Central limit problem. Calculate the probability that the flight will be overbooked.

Question

The problem said:

An airplane has 120 seats. The probability that a ticketed passenger will show up for a flight is 0.95. Assume that all passengers act independently and that the airline has sold 130 tickets for a particular flight. Using the Normal approximation to the Binomial (with appropriate continuity correction), compute the approximate probability that the flight will be overbooked.

I know I need to use the central limit theorem, and I start by defining indicator variables:

Xi= 1 if passanger i show up for a fligth, 0 otherwise.

Then the approximate probability that the flight will overbooked, defined by even OB is:

P(OB)=P(sum from 1 to 130 of Xi > 120)  

I know also that P(xi)=0.95

But I'm missing something to finish this problem, and found the correct solution wich the book said is: 0.886 or 88.6%. Thanks for your help.

Answer 1

Let $X_i \sim Ber(p)$, then $Y = \sum_{i=1}^n X_i \sim Bin(n,p)$.

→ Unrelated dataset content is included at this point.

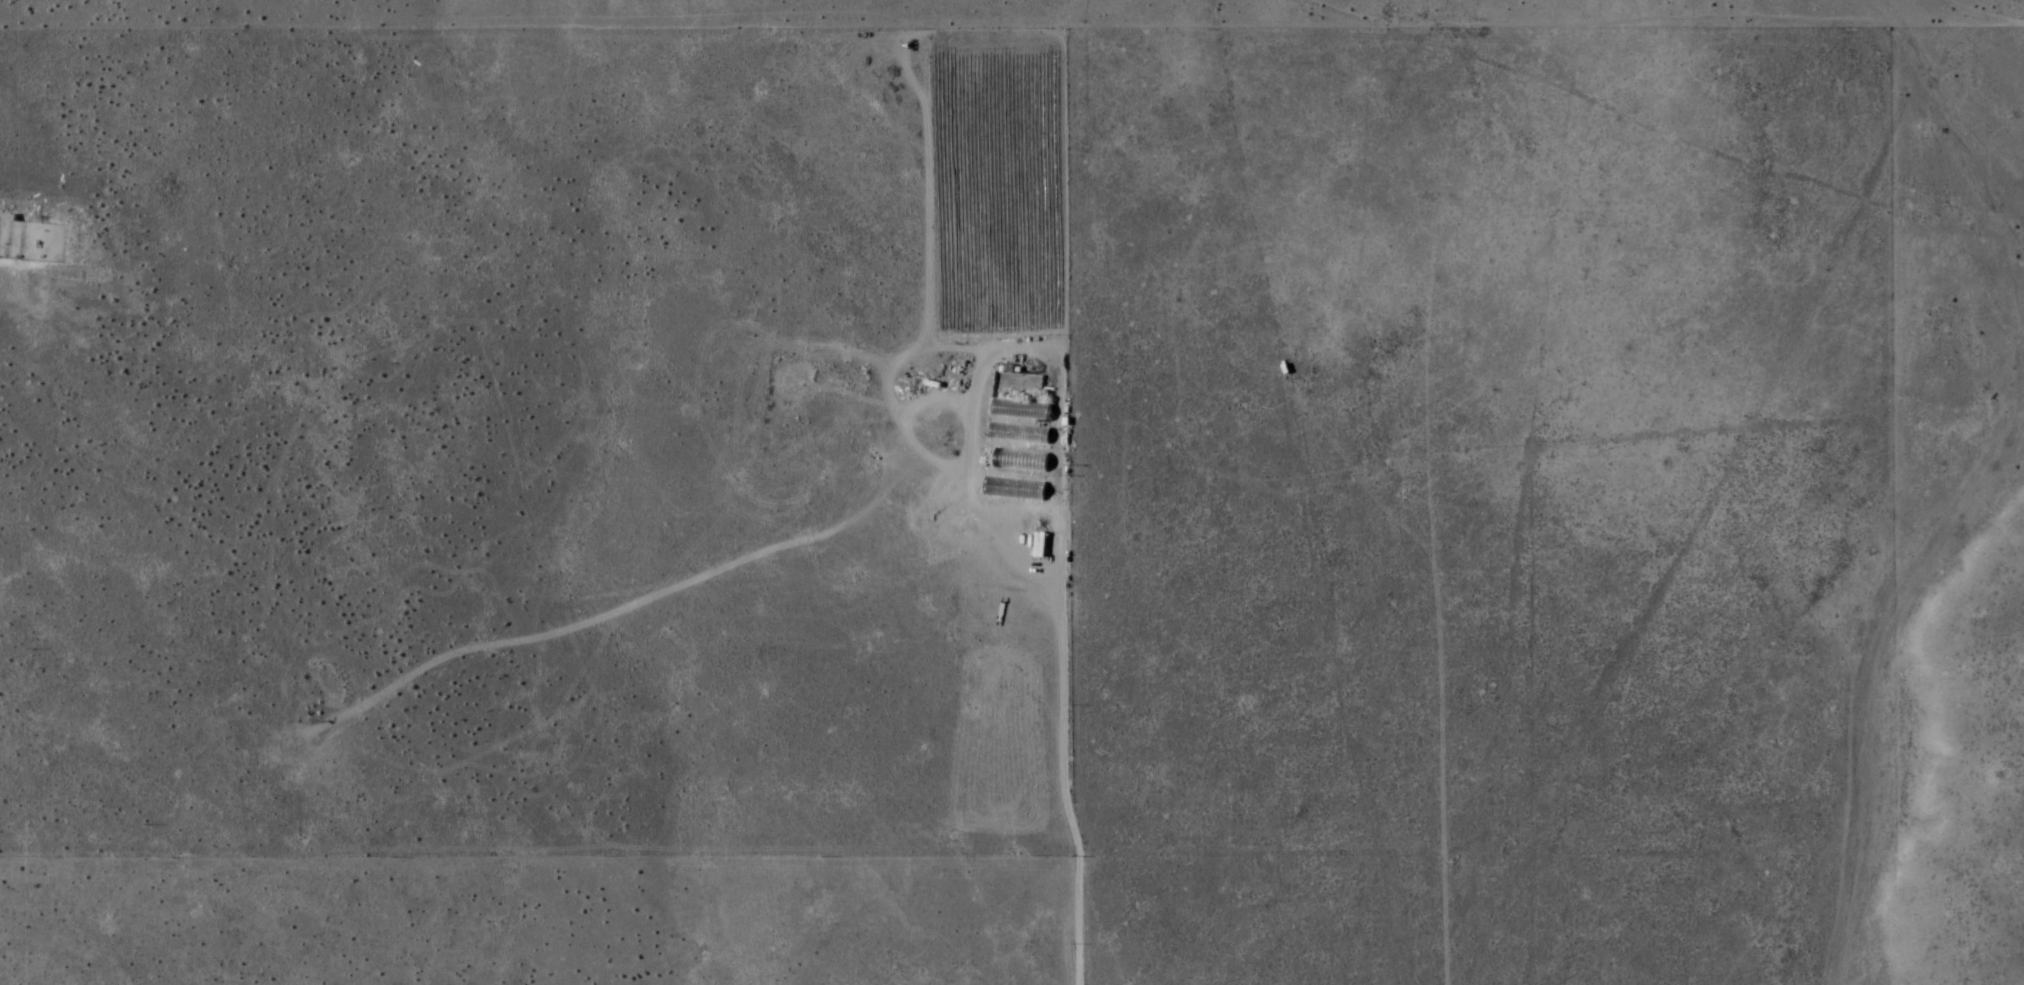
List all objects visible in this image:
building: (1022, 411)
building: (1019, 434)
building: (1021, 461)
road: (1056, 724)

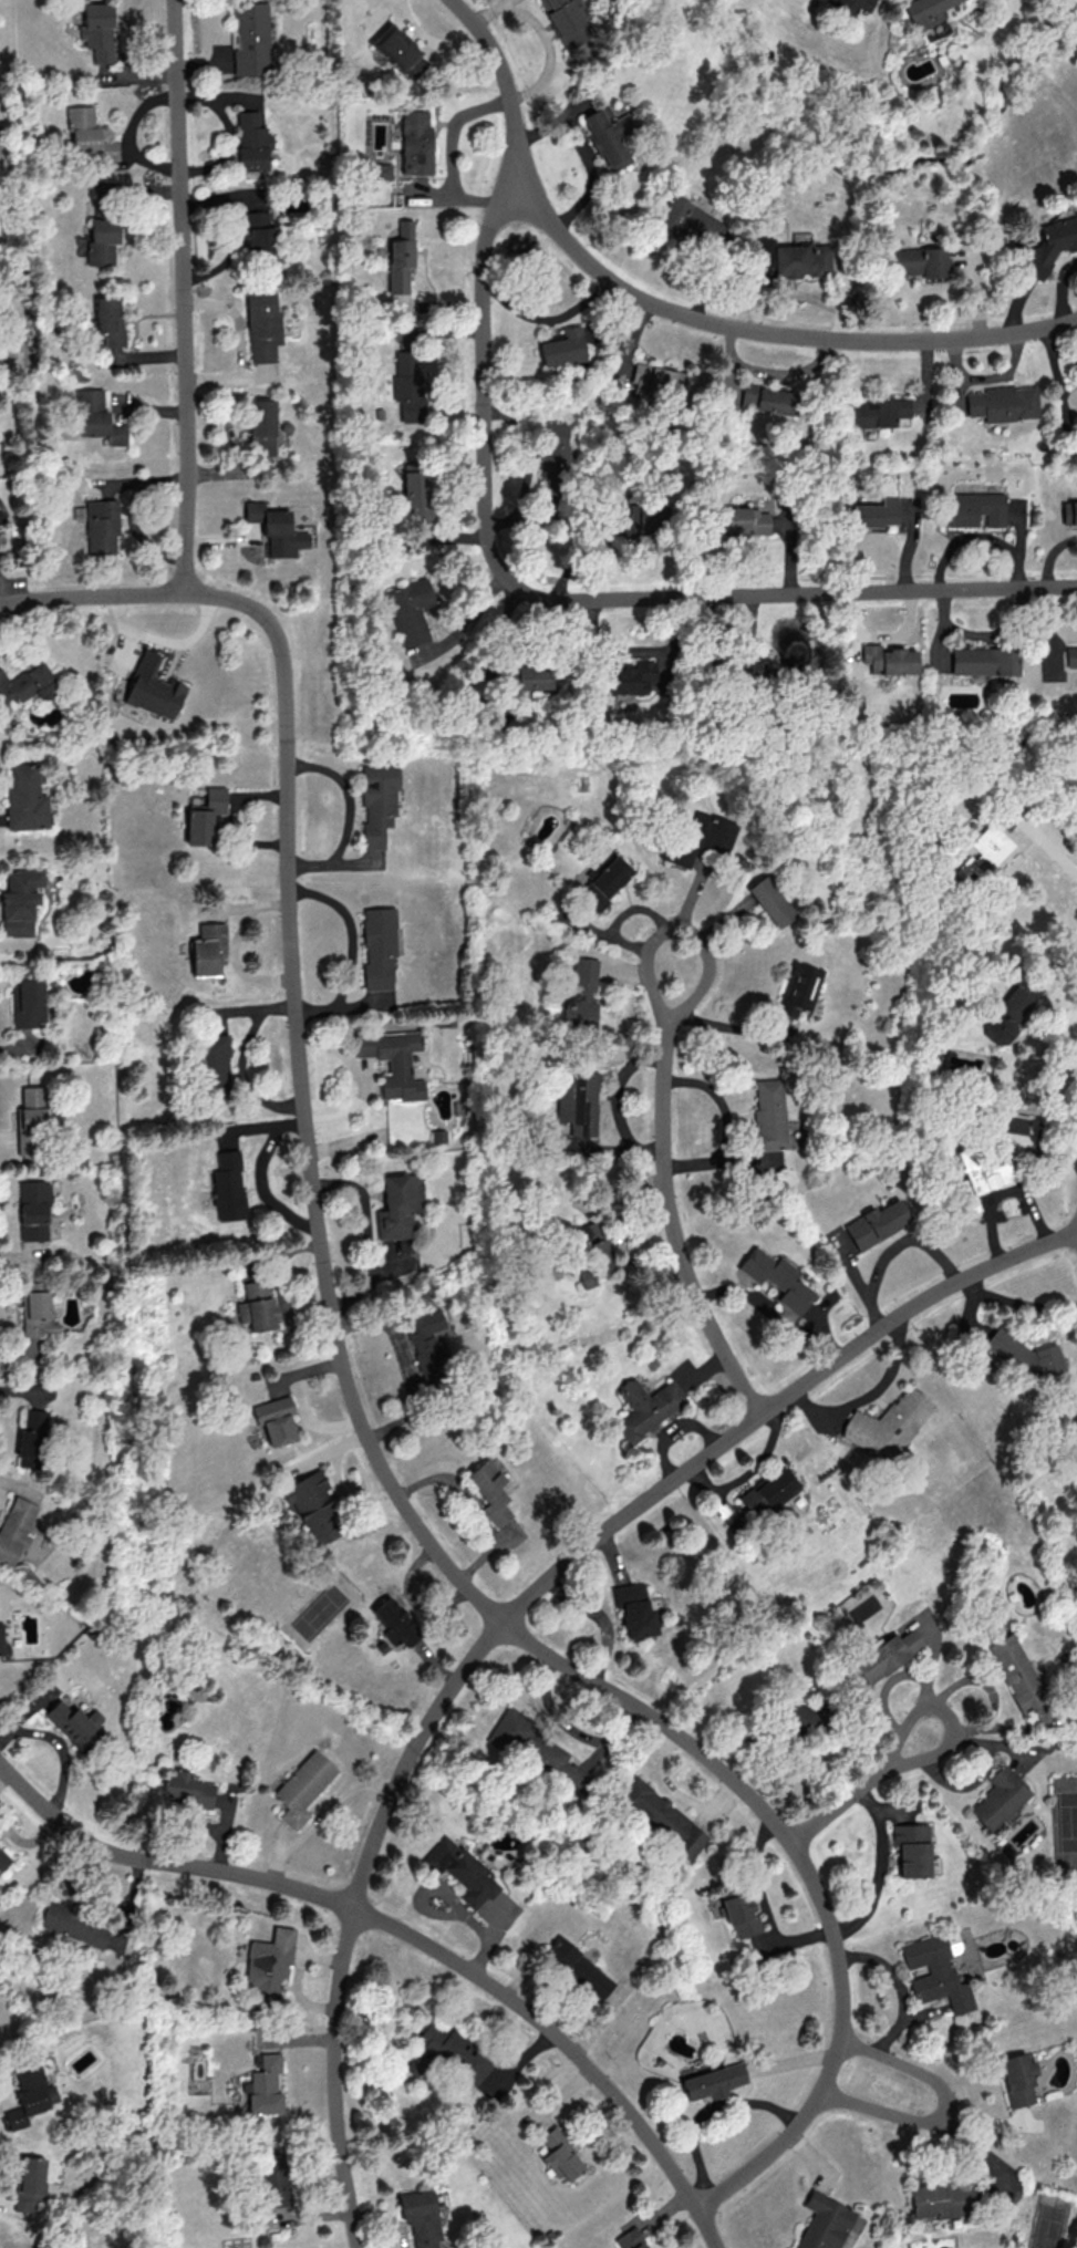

From the CLT we have $$\frac{Y - E[Y]}{\sqrt{Var(Y)}} = \frac{Y - np} {\sqrt{np(1-p)}} \sim N(0,1),$$

Plugging the values you have: $$\frac{120 - 130 \times 0,95} {\sqrt{130 \times 0,95 \times (1-0,95)}} =-1.40848,$$ So, $$\mathbb{P}(\text{overbook})=\mathbb{P}(Y>120) = \mathbb{P}(Z>1.40848),$$ where $Z \sim N(0,1)$. Hence, $\mathbb{P}(\text{overbook}) = 0.886$

Answer 2

First let's compute the variance of $X_i$:$$\sigma^2 = \mathrm{Var}[X_i] = 0.95-0.95^2 = \frac{14}{400}.$$

We now the define the random variable $S$ as the number of passengers that want to board the plane: $$S = \sum_{i=1}^n X_i.$$

The mean of $S$ is obvious: $$\mathrm{E}[S] = pn = 0.95 \times 130 = 123.5.$$ (This is bad already: we expect there to be more passengers than seats.)

The variance of $S$ can be estimated using the CLT:$$\mathrm{Var}[S]\rightarrow n\sigma^2 = 4.55.$$

Enter both values into a normal distribution calculator and you find the probability $\mathrm{Pr}[S>120]$.